- snakemake runs in "cloud" mode and sees the files in the s3 prefix as if it were local and send jobs to hyperdrive
- hyperdrive will launch one instance per job, picking the cheapest that have the required cores, mem, disk, etc parameters of the job
- inside the instance, a combination of ebs disk and/or instance storage will be used to meet the job requirements
- workflow is downloaded and execution is handed off to snakemake
- snakemake takes care of downloading software with conda/singularity, downloading input files, executing the job and uploading output files back to the s3 prefix
- hyperdrive streams the logs in real time to cloudwatch logs
- when the job is done the ebs disk is deleted and the instance is shutdown
- snakemake receives confirmation that the job finished
hyperdrive will launch another instance in a different instance-type/AZ, whichever combination is cheapest.

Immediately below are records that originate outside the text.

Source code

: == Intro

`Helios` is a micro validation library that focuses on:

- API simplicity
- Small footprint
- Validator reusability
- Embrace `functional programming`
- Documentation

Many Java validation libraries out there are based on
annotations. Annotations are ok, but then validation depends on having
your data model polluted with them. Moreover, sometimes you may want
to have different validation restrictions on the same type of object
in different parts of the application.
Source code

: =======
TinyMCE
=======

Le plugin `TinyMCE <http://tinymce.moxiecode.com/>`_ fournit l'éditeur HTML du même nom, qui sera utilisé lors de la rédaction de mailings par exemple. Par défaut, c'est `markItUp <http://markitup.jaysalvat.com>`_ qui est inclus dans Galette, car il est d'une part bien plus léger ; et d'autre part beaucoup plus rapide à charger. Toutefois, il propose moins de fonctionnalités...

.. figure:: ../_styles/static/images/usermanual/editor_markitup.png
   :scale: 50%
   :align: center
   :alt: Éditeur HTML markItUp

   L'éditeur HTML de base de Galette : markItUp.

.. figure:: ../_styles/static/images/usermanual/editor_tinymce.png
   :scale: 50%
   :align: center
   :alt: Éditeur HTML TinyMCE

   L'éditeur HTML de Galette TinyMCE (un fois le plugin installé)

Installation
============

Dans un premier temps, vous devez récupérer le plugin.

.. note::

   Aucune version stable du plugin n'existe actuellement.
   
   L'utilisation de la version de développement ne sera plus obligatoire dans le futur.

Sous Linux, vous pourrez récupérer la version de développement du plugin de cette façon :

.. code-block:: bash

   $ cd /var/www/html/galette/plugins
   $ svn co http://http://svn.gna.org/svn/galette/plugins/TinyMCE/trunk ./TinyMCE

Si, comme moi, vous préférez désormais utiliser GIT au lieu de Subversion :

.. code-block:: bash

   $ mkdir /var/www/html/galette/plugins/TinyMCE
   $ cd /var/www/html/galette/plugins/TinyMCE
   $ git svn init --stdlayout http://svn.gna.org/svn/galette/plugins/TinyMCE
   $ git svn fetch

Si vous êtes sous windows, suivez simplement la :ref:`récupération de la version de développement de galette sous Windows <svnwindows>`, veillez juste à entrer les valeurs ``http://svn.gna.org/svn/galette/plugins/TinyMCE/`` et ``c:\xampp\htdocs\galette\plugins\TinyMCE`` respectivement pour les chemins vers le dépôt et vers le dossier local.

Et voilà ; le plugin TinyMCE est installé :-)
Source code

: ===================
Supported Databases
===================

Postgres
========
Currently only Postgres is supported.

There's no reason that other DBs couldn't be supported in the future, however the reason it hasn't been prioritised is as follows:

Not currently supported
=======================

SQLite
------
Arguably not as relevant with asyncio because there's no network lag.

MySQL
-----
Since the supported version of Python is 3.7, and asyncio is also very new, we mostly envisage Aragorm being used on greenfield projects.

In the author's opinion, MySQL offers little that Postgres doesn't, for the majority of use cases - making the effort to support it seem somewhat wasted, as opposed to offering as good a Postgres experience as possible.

processing 10 jobs one instance at a time costs the same as processing 10 jobs with 10 instances but the latter will finish 10 times faster, so I don't think limiting the number of instances is worth it.
multiple jobs per instance complicates the logic significantly without obvious advantages. the ec2 instance is the container that I leave aws to manage it for me.
because I want to make sure I am spending as little as possible, kubernetes is very complex and I don't need this complexity for what essentially is batch job processing.
the first version of hyperdrive used aws batch, but it uses docker containers and thats an extra layer of complexity that is unnecessary and makes it harder to have ebs disks per job, also with aws batch I found that it often launched bigger instances than I actually needed, and left it running for longer than needed, by doing it myself I know exactly when to launch/shutdown instances.
fargate looks promising but its just ecs under the cover, same issues with docker as with aws batch.